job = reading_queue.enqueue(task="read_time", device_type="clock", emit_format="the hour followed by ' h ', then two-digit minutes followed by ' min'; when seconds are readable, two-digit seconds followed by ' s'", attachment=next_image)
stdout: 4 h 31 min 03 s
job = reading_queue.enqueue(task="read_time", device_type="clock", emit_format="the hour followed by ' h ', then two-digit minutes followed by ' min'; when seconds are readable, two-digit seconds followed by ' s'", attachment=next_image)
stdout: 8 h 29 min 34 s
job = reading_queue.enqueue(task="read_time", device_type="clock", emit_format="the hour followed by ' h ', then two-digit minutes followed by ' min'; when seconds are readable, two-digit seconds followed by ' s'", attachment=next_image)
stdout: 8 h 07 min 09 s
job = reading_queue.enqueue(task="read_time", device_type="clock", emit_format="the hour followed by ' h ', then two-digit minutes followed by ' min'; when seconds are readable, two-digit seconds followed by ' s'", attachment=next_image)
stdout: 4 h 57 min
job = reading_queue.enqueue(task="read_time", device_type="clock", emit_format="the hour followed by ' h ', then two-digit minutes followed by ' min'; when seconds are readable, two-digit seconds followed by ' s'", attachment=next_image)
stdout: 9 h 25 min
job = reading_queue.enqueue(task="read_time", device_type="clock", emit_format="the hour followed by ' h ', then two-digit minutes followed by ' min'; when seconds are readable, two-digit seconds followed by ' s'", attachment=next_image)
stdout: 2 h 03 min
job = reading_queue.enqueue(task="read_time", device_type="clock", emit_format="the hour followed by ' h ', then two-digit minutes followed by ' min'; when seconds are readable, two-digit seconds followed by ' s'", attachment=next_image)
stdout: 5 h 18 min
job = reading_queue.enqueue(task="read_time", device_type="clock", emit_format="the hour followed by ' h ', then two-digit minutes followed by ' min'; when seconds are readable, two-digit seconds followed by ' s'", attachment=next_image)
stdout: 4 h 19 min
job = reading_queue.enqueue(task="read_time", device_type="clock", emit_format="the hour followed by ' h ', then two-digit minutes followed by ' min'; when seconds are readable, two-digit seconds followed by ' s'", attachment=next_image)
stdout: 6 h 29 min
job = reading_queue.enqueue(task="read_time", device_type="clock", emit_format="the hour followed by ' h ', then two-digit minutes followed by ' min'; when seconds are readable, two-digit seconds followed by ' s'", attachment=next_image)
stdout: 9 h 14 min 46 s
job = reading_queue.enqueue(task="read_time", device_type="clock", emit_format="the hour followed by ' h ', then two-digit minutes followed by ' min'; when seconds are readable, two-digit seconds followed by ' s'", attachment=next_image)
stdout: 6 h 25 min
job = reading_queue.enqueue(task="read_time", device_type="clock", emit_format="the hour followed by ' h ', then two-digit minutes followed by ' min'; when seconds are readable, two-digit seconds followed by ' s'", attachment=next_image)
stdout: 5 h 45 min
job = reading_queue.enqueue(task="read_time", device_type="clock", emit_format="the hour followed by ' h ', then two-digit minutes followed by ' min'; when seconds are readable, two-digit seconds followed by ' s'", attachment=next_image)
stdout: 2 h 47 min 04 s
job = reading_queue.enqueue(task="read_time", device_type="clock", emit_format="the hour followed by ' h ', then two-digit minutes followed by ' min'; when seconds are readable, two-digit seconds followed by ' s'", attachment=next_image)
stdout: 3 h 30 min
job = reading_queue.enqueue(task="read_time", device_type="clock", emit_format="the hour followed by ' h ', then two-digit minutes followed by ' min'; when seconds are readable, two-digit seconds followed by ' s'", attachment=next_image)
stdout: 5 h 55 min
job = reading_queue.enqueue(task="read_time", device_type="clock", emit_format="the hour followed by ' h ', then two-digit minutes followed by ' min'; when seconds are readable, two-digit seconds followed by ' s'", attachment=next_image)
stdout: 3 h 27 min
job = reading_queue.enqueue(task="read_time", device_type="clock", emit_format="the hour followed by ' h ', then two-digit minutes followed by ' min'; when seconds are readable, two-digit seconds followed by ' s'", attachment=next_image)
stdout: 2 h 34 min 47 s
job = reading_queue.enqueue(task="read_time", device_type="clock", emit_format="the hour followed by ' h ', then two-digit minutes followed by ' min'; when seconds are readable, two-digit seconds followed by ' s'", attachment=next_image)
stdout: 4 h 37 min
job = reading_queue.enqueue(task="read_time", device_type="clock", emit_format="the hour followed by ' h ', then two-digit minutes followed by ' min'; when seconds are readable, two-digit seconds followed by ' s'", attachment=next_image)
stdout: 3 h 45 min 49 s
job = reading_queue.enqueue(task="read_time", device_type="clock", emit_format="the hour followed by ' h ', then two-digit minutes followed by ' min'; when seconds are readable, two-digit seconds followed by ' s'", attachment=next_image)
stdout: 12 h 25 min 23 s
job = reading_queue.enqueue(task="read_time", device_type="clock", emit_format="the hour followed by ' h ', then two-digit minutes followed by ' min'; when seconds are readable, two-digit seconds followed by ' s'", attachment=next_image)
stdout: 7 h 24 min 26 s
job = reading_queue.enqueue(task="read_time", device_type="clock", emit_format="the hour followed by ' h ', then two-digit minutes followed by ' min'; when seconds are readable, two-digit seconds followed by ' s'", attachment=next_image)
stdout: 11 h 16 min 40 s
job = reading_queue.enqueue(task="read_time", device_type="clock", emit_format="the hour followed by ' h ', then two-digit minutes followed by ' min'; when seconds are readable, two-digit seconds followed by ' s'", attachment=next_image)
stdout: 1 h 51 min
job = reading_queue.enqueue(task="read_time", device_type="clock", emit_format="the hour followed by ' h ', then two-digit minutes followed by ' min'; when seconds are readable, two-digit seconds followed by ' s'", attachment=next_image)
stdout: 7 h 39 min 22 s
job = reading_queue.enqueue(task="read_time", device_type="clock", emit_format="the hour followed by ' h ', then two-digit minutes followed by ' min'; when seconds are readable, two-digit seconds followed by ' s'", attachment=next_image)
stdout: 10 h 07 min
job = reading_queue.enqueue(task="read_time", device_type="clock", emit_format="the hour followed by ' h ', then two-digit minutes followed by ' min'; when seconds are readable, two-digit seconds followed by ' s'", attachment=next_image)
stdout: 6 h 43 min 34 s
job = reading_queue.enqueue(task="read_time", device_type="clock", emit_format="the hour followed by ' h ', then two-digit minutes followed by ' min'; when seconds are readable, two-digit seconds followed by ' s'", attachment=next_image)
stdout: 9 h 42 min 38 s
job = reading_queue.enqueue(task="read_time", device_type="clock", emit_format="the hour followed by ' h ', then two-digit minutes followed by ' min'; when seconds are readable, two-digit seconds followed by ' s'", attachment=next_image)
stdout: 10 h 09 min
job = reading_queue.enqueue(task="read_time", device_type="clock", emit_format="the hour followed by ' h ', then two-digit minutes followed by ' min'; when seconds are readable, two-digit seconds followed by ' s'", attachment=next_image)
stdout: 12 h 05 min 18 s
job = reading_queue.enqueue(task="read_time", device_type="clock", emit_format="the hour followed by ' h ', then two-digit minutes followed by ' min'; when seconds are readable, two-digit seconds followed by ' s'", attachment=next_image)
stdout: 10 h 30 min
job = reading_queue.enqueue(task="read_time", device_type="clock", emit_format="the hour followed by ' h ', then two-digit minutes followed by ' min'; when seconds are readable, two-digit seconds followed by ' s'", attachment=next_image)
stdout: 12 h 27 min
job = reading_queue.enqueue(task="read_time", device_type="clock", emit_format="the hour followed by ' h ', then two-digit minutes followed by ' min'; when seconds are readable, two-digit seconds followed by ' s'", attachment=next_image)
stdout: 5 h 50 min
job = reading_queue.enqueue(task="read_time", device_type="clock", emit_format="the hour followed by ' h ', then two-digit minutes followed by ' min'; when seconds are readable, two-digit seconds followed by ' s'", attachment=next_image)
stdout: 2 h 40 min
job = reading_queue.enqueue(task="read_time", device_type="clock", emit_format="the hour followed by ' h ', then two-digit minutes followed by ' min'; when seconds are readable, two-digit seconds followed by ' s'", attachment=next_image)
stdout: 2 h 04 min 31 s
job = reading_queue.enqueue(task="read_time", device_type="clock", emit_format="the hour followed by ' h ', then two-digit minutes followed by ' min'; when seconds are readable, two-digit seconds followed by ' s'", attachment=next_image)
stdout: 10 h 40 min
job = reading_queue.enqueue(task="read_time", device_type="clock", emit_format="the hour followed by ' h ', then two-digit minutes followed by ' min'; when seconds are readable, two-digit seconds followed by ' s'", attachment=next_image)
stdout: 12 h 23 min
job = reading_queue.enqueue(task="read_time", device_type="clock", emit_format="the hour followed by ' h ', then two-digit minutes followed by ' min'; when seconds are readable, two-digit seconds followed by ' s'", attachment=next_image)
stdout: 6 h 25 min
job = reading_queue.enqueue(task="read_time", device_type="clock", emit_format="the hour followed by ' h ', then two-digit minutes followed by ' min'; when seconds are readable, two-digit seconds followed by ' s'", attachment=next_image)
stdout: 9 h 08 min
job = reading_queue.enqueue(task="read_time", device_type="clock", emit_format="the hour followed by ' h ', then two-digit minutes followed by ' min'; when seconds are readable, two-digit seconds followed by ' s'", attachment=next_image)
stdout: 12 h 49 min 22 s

#### [YOUR GOAL]
Reproduce the entries verbatim, starting with the first line and ending with the line that contains "stdout: 8 h 07 min 09 s", with both ends included.

#### [FINAL RESULT]
job = reading_queue.enqueue(task="read_time", device_type="clock", emit_format="the hour followed by ' h ', then two-digit minutes followed by ' min'; when seconds are readable, two-digit seconds followed by ' s'", attachment=next_image)
stdout: 4 h 31 min 03 s
job = reading_queue.enqueue(task="read_time", device_type="clock", emit_format="the hour followed by ' h ', then two-digit minutes followed by ' min'; when seconds are readable, two-digit seconds followed by ' s'", attachment=next_image)
stdout: 8 h 29 min 34 s
job = reading_queue.enqueue(task="read_time", device_type="clock", emit_format="the hour followed by ' h ', then two-digit minutes followed by ' min'; when seconds are readable, two-digit seconds followed by ' s'", attachment=next_image)
stdout: 8 h 07 min 09 s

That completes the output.